Build a symbol table

If a column contains strings that are not unique in each row, you can move those strings to a table in which only unique copies are stored.

For example, the customer.city column contains city names. Some city names are repeated in the column, and most rows have some trailing blanks in the field. Using the VARCHAR data type eliminates the blanks but not the duplication.

You can create a table named cities, as the following example shows:
CREATE TABLE cities (
   city_num SERIAL PRIMARY KEY,
   city_name VARCHAR(40) UNIQUE
)

You can change the definition of the customer table so that its city column becomes a foreign key that references the city_num column in the cities table.

To insert the city of the new customer into cities, you must change any program that inserts a new row into customer.
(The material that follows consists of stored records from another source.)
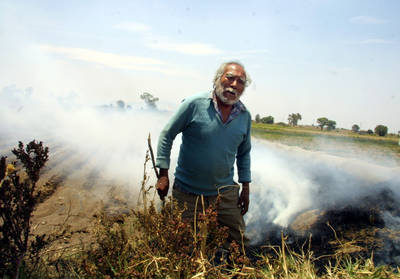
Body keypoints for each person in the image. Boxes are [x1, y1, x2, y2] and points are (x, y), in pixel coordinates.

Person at [155, 61, 252, 248]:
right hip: (187, 193)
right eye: (229, 78)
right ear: (217, 79)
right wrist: (163, 174)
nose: (234, 85)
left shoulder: (244, 116)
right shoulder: (194, 104)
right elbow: (167, 135)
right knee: (183, 245)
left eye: (240, 82)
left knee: (238, 242)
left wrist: (246, 187)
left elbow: (244, 153)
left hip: (224, 194)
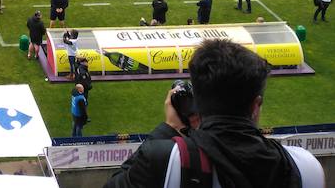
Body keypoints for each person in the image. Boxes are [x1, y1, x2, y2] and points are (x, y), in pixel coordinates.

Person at [104, 39, 324, 188]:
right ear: (256, 106)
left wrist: (169, 128)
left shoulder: (166, 159)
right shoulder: (306, 167)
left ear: (195, 103)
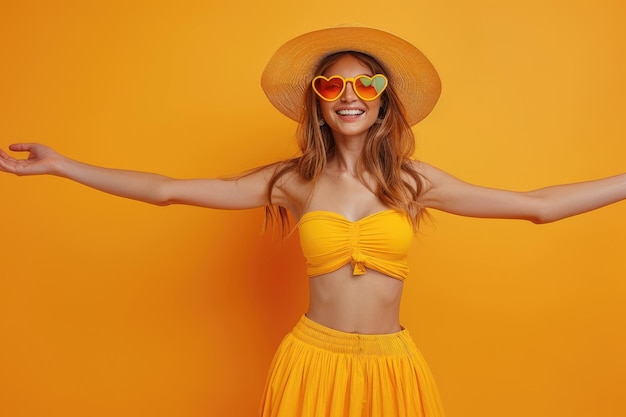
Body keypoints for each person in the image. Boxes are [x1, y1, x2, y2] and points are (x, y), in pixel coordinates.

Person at [1, 24, 625, 417]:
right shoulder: (293, 182)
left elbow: (539, 206)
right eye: (332, 87)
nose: (349, 95)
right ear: (318, 104)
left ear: (383, 99)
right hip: (311, 364)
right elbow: (167, 191)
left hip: (392, 367)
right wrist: (63, 167)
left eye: (365, 83)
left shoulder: (413, 182)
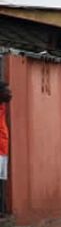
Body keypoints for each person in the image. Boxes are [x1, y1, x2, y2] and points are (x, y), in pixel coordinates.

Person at [0, 82, 11, 215]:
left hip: (3, 150)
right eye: (7, 91)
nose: (10, 93)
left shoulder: (2, 106)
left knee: (1, 178)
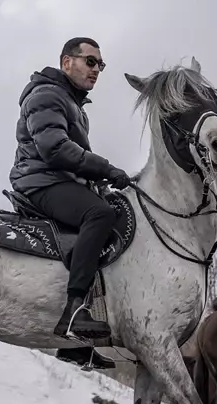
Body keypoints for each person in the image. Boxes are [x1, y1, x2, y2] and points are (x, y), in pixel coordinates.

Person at [9, 37, 132, 345]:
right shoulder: (47, 95)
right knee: (100, 214)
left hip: (57, 180)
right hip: (40, 181)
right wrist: (105, 169)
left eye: (100, 65)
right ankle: (75, 310)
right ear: (67, 62)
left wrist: (99, 181)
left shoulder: (71, 102)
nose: (96, 70)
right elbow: (55, 149)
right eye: (91, 62)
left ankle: (76, 347)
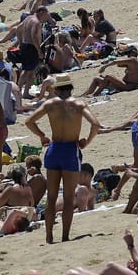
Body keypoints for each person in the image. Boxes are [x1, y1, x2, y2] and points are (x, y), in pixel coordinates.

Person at [25, 73, 100, 243]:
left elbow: (29, 121)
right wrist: (86, 141)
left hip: (54, 149)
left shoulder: (50, 104)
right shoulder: (79, 104)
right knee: (67, 198)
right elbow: (95, 124)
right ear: (71, 87)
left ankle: (49, 236)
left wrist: (42, 136)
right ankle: (65, 236)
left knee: (51, 197)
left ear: (57, 88)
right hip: (70, 151)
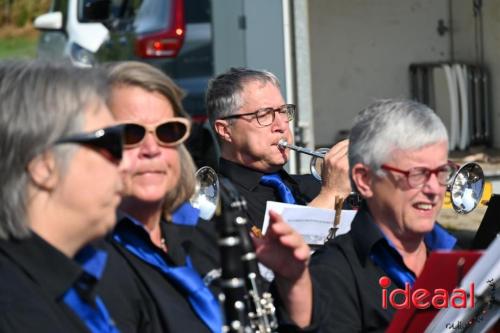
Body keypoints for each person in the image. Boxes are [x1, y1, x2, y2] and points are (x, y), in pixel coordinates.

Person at [100, 61, 314, 332]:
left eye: (168, 131)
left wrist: (293, 282)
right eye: (132, 134)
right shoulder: (97, 259)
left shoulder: (205, 233)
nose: (152, 149)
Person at [0, 60, 129, 332]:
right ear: (43, 166)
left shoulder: (78, 280)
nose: (127, 163)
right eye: (110, 143)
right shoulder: (15, 311)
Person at [309, 99, 458, 332]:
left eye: (441, 172)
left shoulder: (457, 258)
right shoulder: (331, 272)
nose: (434, 189)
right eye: (417, 174)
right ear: (365, 180)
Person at [206, 67, 351, 229]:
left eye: (283, 111)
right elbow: (284, 252)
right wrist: (330, 196)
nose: (282, 125)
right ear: (225, 130)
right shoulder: (213, 202)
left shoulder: (313, 186)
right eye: (264, 114)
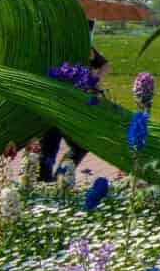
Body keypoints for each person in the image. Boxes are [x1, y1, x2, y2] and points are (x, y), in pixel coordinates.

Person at [35, 47, 109, 181]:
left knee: (80, 146)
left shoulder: (80, 46)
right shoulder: (48, 46)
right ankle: (47, 184)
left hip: (72, 108)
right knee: (48, 150)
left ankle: (59, 179)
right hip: (51, 105)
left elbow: (104, 65)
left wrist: (93, 81)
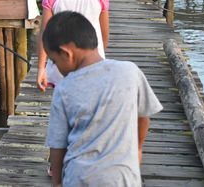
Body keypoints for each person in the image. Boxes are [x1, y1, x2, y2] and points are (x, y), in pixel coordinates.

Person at [43, 12, 163, 187]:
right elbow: (143, 117)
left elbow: (57, 145)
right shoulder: (130, 71)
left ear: (66, 53)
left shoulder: (64, 88)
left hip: (79, 178)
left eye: (54, 61)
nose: (55, 67)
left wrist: (57, 183)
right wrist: (137, 148)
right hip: (123, 177)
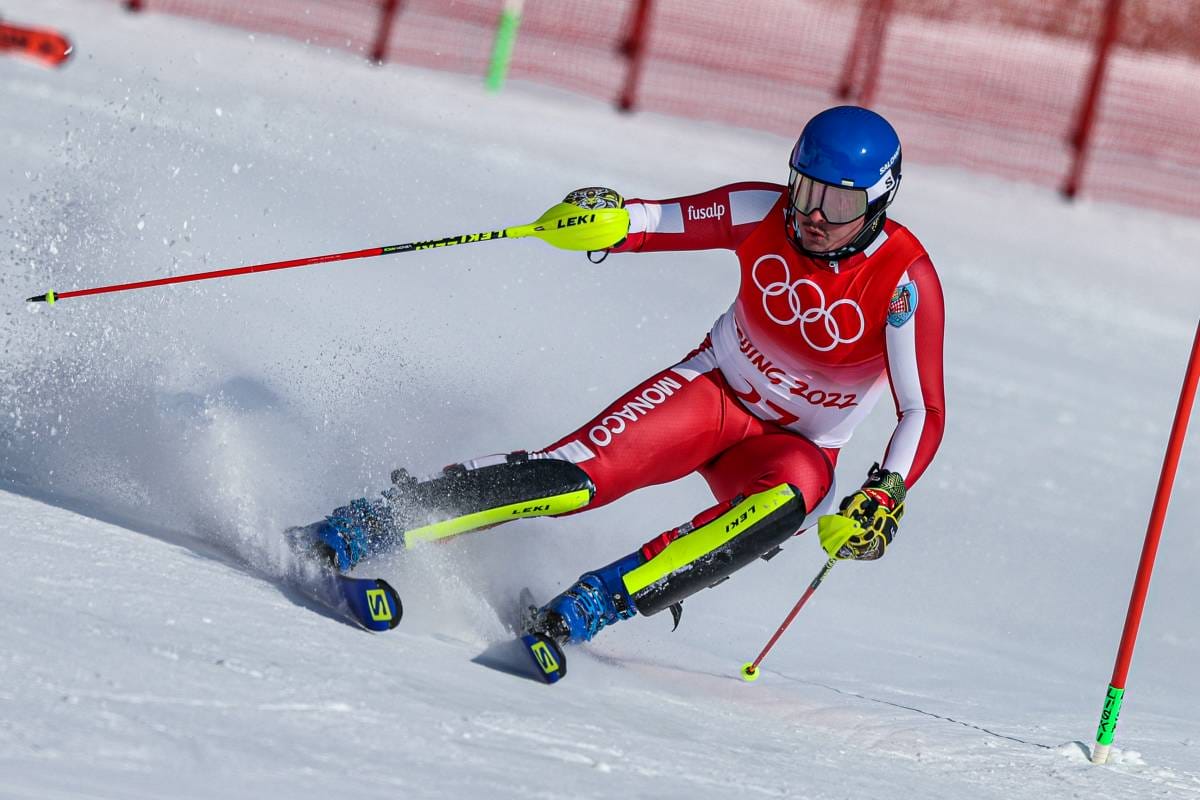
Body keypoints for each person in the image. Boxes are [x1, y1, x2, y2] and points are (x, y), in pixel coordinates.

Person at [291, 105, 945, 646]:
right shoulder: (765, 211)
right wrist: (607, 220)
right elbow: (660, 220)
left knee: (793, 499)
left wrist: (887, 491)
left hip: (793, 450)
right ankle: (357, 529)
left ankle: (592, 604)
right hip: (715, 393)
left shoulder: (903, 282)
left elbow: (922, 410)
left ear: (879, 201)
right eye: (805, 188)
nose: (813, 216)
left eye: (838, 202)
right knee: (575, 479)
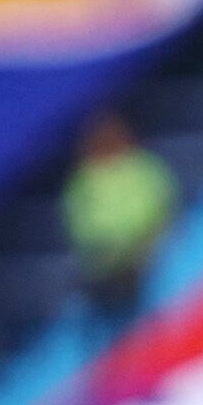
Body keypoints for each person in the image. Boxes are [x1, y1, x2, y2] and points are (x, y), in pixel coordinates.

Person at [62, 111, 175, 329]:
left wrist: (139, 243)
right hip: (101, 263)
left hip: (140, 258)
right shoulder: (84, 179)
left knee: (141, 311)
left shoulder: (141, 168)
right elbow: (78, 220)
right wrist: (102, 248)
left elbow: (158, 205)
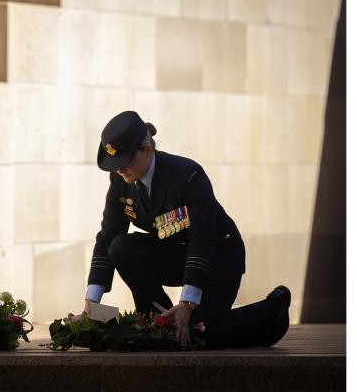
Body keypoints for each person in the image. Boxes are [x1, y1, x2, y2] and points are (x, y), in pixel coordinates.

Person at [83, 110, 291, 348]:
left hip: (217, 257)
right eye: (115, 164)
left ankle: (272, 308)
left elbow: (202, 240)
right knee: (120, 246)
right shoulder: (121, 179)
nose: (119, 170)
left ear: (147, 150)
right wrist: (92, 301)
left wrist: (187, 304)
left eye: (125, 161)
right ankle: (156, 317)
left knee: (196, 332)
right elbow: (107, 236)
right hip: (175, 254)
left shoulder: (187, 175)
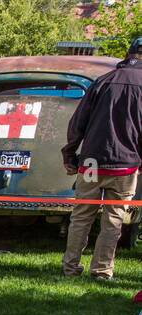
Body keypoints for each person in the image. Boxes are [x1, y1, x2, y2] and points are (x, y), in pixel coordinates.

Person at [62, 38, 142, 281]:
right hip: (125, 166)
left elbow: (78, 122)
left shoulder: (102, 81)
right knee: (114, 218)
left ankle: (70, 268)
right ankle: (102, 271)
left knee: (81, 215)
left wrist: (69, 154)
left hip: (92, 162)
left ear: (128, 54)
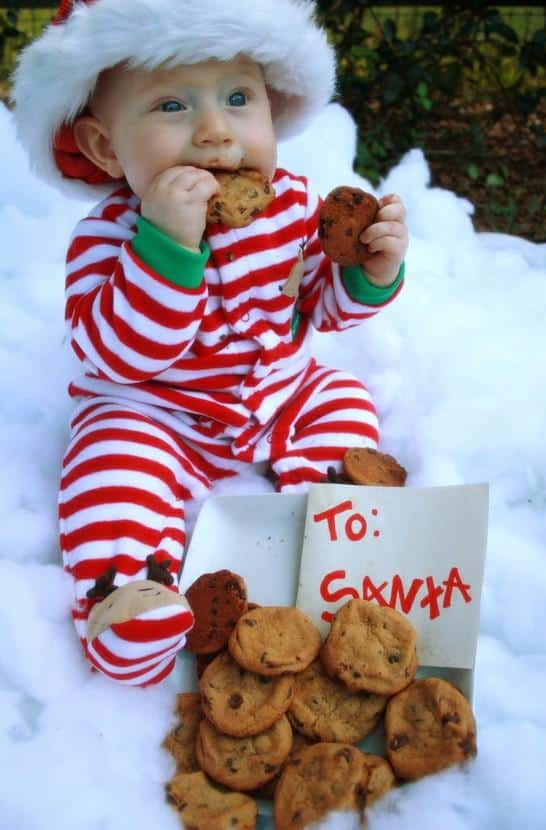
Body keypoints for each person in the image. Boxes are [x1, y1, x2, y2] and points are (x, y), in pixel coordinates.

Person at [12, 0, 409, 687]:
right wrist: (167, 246)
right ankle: (129, 598)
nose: (215, 131)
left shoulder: (292, 207)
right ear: (105, 147)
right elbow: (121, 354)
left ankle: (333, 525)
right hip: (156, 412)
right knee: (108, 457)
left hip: (276, 396)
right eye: (171, 106)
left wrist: (368, 274)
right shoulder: (107, 238)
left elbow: (318, 306)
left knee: (340, 394)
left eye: (238, 98)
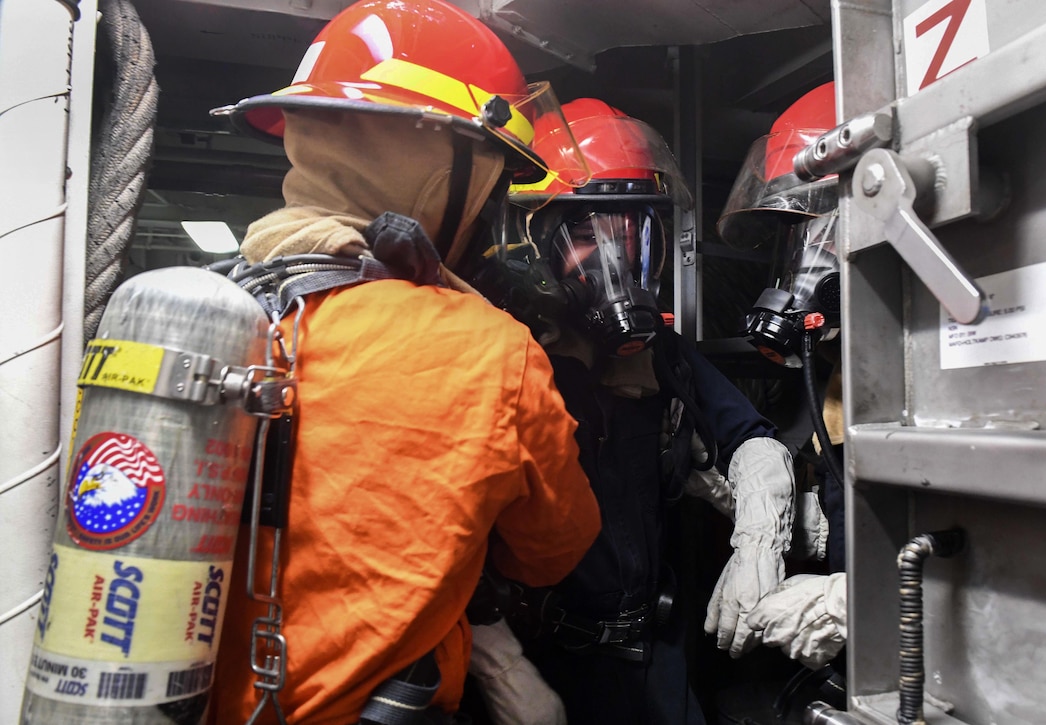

The database server return code in the SQLCODE field of the SQL Communications Area (SQLCA) can indicate that the insert failed because of a duplicate key. It is not a logical error; it simply means that an existing customer is located in that city. For more information about the SQLCA, see the HCL OneDB™ Guide to SQL: Tutorial.

Besides changing programs that insert data, you must also change all programs and stored queries that retrieve the city name. The programs and stored queries must use a join to the new cities table in order to obtain their data. The extra complexity in programs that insert rows and the extra complexity in some queries is the result of giving up theoretical correctness in the data model. Before you make the change, be sure that it returns a reasonable savings in disk space or execution time.